2013-01-10

Numéro spécial - Avant propos


Deuxième marée


En 2012, vingt auteurs taiwanais se rendent officiellement pour la première fois au Festival de la BD d’Angoulême pour y représenter leur pays, invité d’honneur. 

En 2013, une deuxième délégation de huit auteurs taiwanais marche sur leurs pas. 

En ce XXIème siècle, on serait tenté de dire que la Terre est redevenue plate. Toutes les informations nous paraissent accessibles, mais en réalité, cela n’est pas si évident. 

Concernant les bandes dessinées asiatiques, la France et l’Europe sont drainées presque exclusivement par la production japonaise. Le seul mot « manga » en est la preuve. Les œuvres venues d’autres pays asiatiques se font rares sur le marché européen. La réciproque est également valable : les connaissances en matière de BD françaises et européennes de la part du lectorat taiwanais ont encore pour limite Les aventures de Tintin. Seuls les lecteurs les plus férus connaissent Moebius et Enki Bilal.

Les échanges en matière de bandes dessinées sont comme un retour au temps des grandes explorations maritimes : on avance à tâtons vers l’inconnu, un inconnu où tout paraît possible.
Les huit auteurs invités cette année représentent le courant artistique des mangas taiwanais de ces dernières années.

Ah Tui, au style très personnel et riche d’une expérience confirmée dans la BD, se lance dans les expositions artistique de la création de figurines. Chang Sheng, qui avait embrassé une carrière dans le monde de la publicité, s’est reconverti dans la BD ; il s’est essayé à de nombreux domaines liés à la création des oeuvres d'art, i.e. peinture, sculpture, etc...
Hsien-Tsung Chou publie en série de mangas dans des revues spécialisées ; il provoque joie et rires chez les enfants à travers ses Guerriers d’Origami. Nicky Lee fait entrer le monde de la mode dans l’univers des mangas pour jeunes filles. Quant à Min-Xuan Lin, elle donne au club du lycée une ambiance de marché de nuit.

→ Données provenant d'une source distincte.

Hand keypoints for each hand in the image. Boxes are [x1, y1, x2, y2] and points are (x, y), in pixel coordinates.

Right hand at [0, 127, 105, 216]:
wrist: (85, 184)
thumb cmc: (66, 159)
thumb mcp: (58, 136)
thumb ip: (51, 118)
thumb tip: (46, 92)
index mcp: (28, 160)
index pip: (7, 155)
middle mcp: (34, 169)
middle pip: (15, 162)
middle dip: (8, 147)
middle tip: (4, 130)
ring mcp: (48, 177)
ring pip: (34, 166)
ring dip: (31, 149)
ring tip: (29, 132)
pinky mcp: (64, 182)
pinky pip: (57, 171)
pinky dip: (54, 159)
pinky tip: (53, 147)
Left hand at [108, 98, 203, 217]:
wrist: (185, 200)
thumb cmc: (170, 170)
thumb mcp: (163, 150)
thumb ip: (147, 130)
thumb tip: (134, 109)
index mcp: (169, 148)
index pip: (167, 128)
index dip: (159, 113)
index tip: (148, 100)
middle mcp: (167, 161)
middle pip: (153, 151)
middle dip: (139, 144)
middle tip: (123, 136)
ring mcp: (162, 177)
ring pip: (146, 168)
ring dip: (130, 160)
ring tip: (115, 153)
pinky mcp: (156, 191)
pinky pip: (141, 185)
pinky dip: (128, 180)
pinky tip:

Les trois plus jeunes auteurs invités ont été révélés par des dōjinshi (revues de cercle) ou se sont faits connaître par le biais de marchés de créateurs. D’une moyenne d’âge inférieure à trente ans, certains sont encore étudiants. Que ce soit par un style narratif propre ou par la qualité de leurs albums reliés, ils ont tous un petit quelque chose qui les rend si différents. M2 a choisi pour thème des histoires homosexuelles de la dynastie Qing ; Chiyou a opté pour la mise en parallèle des courbes féminines et de l’architecture ; quant à Ahn Zhe, qui a passé avec brio les sélections au Concours Jeunes Talents d’Angoulême, il se démarque par un coup de crayon hors du commun.

Chacun de ces huit invités a su développer un style et une apparence personnels.

Grâce à cette seconde marée d’artistes, vont pouvoir se poursuivre les échanges initiés dans le passé. Ces échanges, ouvriront-ils l'esprit des créateurs? Ou bien raviveront-ils la passion des lecteurs? Ou encore représenteront-ils par leur richesse une mine d’or pour les éditeurs et pour les amateurs d'art.

En tout cas, nous nous réjouissons de ces futures rencontres et espérons en partager les fruits.